The regional bloc has Okayed a maximum speed limit of 110km/h; up from 80kms-, Tanzania Road Safety Week Chairman Mr Henry Bantu told reporters in Dar es Salaam over the weekend.
However, as the government contemplates the new rule, the transport safety and operations expert says the new changes will push the government to increase road reserves -- a key parameter in road safety.
“The new changes means the road reserves will be increased to 25 metres from the current 20…this will give enough space for unexpected road crashes to hit pedestrians near the road,” he noted.
“It will not be possible that while Kenya, Uganda, Rwanda, Burundi and South Sudan have approved 110km/h Tanzania maintains 80kmph.
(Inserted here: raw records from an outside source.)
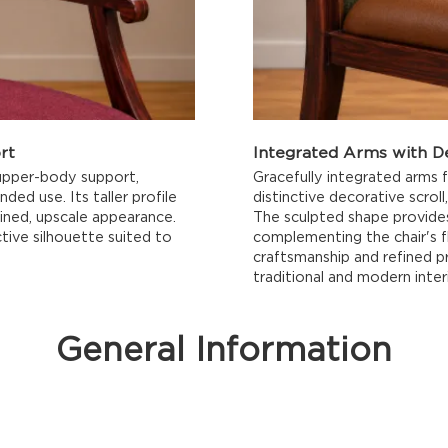
rt
Integrated Arms with D
 upper-body support,
Gracefully integrated arms 
ed use. Its taller profile
distinctive decorative scrol
fined, upscale appearance.
The sculpted shape provides
tive silhouette suited to
complementing the chair's f
craftsmanship and refined pr
traditional and modern interi
General Information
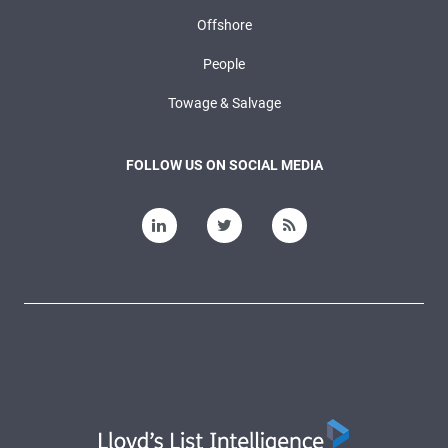
Offshore
People
Towage & Salvage
FOLLOW US ON SOCIAL MEDIA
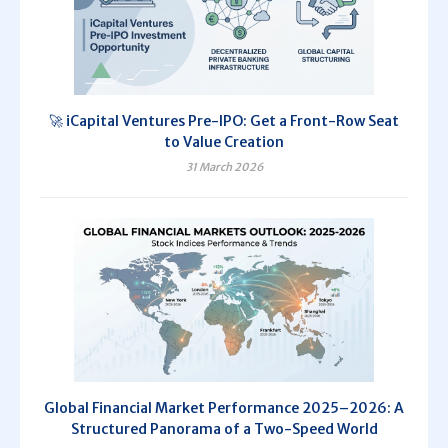
🚀 iCapital Ventures Pre-IPO: Get a Front-Row Seat
to Value Creation
31 March 2026
Global Financial Market Performance 2025–2026: A
Structured Panorama of a Two-Speed World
To easy trade flow the government will be forced to change the speed limits,” he detailed.
The ‘Daily News’ could not independently establish the roads that will accommodate new speed limits. However, it remained certain that all the highways connecting Dar es Salaam to upcountry regions and neighbouring countries will be affected.
Efforts to get clarification from the Ministry of Home Affairs regarding the new development proved failure, but automobile industry watchdog agencies said there are more than reviewing the road reserve.
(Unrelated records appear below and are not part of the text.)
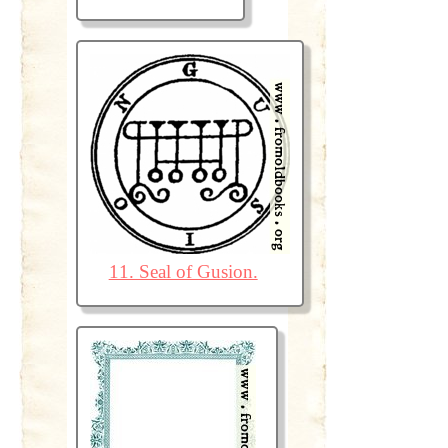
11. Seal of Gusion.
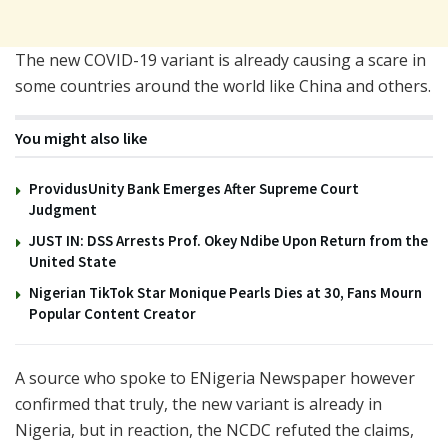
The new COVID-19 variant is already causing a scare in
some countries around the world like China and others.
You might also like
ProvidusUnity Bank Emerges After Supreme Court
Judgment
JUST IN: DSS Arrests Prof. Okey Ndibe Upon Return from the
United State
Nigerian TikTok Star Monique Pearls Dies at 30, Fans Mourn
Popular Content Creator
A source who spoke to ENigeria Newspaper however
confirmed that truly, the new variant is already in
Nigeria, but in reaction, the NCDC refuted the claims,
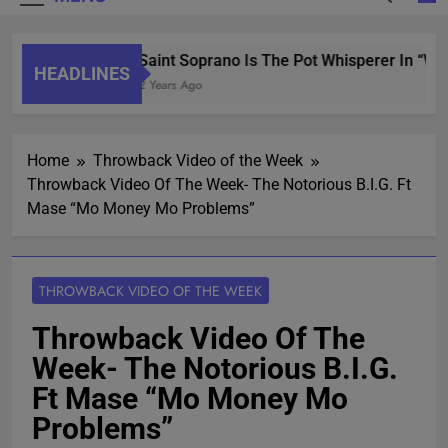
Saint Soprano Is The Pot Whisperer In “Wh
HEADLINES
2 Years Ago
Home
Throwback Video of the Week
Throwback Video Of The Week- The Notorious B.I.G. Ft
Mase “Mo Money Mo Problems”
THROWBACK VIDEO OF THE WEEK
Throwback Video Of The
Week- The Notorious B.I.G.
Ft Mase “Mo Money Mo
Problems”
Tanzania Child Rights Forum (TCRF) Legal Officer Mr Johnis John pointed out that the laws governing the traffic sector are fragmented, which explains why multiple institutions work on a single issue. “There are at least 17 institutions involved with road safety; this limits proper monitoring of roads and the entire industry,” he observed.
According to World Health Organisation (WHO) global status report on road safety, there are 1.25million road traffic deaths annually, making it number one cause of deaths for the 15-29 years old group.
Details show that motorcycles account for 23 per cent of road accidents, 22 per cent caused by pedestrians as only 4 per cent of the cases results from cyclists.
Detailing more about road crashes, Mr Bantu who is also a Member of the National Road Safety, and Vice-President of the Automobile Association of Tanzania (AAT), said road crashes were a result of road user errors (90pc), road conditions (30pc) or a vehicle defects/failure (1pc).
A Tanzania Media Women Association (TAMWA) road safety programme coordinator, said Tanzania can achieve a sustainable development goal 3 and 11 that target to ensure health lives and make cities and human settlement inclusive only by halving the number of death and injuries.
She was of the view that as much as there are road accidents women and children become more vulnerable in the community. A 2011-2020 UN action plan for road safety shows cases of road crashes in Africa are still high at an average of 26.6 per cent, followed by America’s 15.9 per cent and Europe’s 9.3 per cent.
In a meeting with media representatives organised by the Tanzania and supported by WHO, road safety experts said the new speed can help spur economic growth and can alternatively affect the economy especially when there will be uncontrolled road carnages pushing more of government spending to medical care to victims of road accidents.